Thursday, 6 October 2016


            He was born in Grodno, Russian Poland.  For many years, he was a teacher in Yiddish and Hebrew educational institutions in Grodno, Dombrove (Dąbrowa), and Vlotslavek (Włocławek).  In 1927 he was selected onto the list of the Labor Zionist party for councilor in the Grodno city council and through it for the general Jewish bloc to be a member at city hall.  He debuted in print with a poem in the May 1 issue of Unzer vinkl (Our corner), edited by A. Zak, in Grodno (1919).  He also published there his translation of Maxim Gorky’s “Der shturem-foygl” (The storm bird [original: Pesnya o Burevestnike (Song of the stormy petrel)]).  He was a contributor and Grodno correspondent, 1920-1921, for Arbeter-tsaytung (Workers’ newspaper) in Warsaw; and he later placed pieces in: Grodner moment (Grodno moment), Unzer grodner kuryer (Our Grodno courier), and Landkentenish (Lay of the land) in Grodno; Dos naye lebn (The new life) in Bialystok; Nayer folksblat (New people’s newspaper) in Lodz; Vlotslavker lebn (Vlotslavek life); and Dos vort (The word) and Dos kind (The child) in Warsaw (1927-1938); among others.  Some of his work on the Jewish community in Grodno was republished in Grodner opklangen (Grodno echo) in Buenos Aires.  In book form, he published: Bay der arbet, zamlung fun pedagogishe notitsn un artiklen (At work, collection of pedagogical notes and articles), with a foreword by Dr. Meyer Peker (Warsaw, 1934), 69 pp.  He also signed his name as: D. Tar-ski and D. T.  He was active in the underground movement and in school and cultural work in the Grodno ghetto.  He died there of hunger.
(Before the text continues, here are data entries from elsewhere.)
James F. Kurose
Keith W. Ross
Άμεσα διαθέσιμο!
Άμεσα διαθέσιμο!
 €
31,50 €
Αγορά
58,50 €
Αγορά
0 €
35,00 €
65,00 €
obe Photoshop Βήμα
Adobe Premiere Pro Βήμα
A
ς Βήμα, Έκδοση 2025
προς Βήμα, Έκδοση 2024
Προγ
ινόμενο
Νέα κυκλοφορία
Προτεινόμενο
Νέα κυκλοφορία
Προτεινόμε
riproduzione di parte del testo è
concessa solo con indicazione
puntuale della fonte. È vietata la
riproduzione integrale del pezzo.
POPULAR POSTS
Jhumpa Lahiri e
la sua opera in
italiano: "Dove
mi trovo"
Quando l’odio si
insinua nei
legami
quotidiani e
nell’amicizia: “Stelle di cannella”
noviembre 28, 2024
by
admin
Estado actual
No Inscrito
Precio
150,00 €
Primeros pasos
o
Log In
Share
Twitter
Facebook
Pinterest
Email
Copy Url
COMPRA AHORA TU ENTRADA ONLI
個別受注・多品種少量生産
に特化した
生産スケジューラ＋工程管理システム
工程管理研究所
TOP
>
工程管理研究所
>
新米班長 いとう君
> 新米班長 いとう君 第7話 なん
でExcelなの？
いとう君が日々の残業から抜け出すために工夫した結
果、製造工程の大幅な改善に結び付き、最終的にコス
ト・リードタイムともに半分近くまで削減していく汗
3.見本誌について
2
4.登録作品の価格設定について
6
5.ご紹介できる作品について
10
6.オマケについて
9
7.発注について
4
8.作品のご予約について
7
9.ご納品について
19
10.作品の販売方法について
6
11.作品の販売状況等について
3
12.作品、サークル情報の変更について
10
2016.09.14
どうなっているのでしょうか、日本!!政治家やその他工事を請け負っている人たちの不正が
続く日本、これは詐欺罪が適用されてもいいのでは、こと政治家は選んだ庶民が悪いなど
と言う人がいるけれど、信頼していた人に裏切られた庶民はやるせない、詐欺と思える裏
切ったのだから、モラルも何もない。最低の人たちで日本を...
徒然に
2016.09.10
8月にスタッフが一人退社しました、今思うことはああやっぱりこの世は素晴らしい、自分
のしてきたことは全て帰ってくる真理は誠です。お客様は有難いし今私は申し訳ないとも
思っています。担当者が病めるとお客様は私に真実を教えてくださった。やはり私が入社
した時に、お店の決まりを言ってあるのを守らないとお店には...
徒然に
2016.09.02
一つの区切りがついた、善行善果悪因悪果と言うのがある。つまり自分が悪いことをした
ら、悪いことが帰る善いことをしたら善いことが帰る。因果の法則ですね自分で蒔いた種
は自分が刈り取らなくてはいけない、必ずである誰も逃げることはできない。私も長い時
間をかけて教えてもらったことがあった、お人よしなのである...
Sources: Biblyografishe yorbikher fun yivo (Bibliographic yearbooks from YIVO) (Warsaw, 1928), see index; Dr. M. Peker, in Dos vort (Warsaw) (February 16, 1934); Y. R. Brinman, in Oyfgang (Sighet-Marmației) (March 1934); Ts. T., in Grodner opklangen (Buenos Aires) 2 (1948); information from Fanny Zak in Buenos Aires and from Dov Rabin in Jerusalem.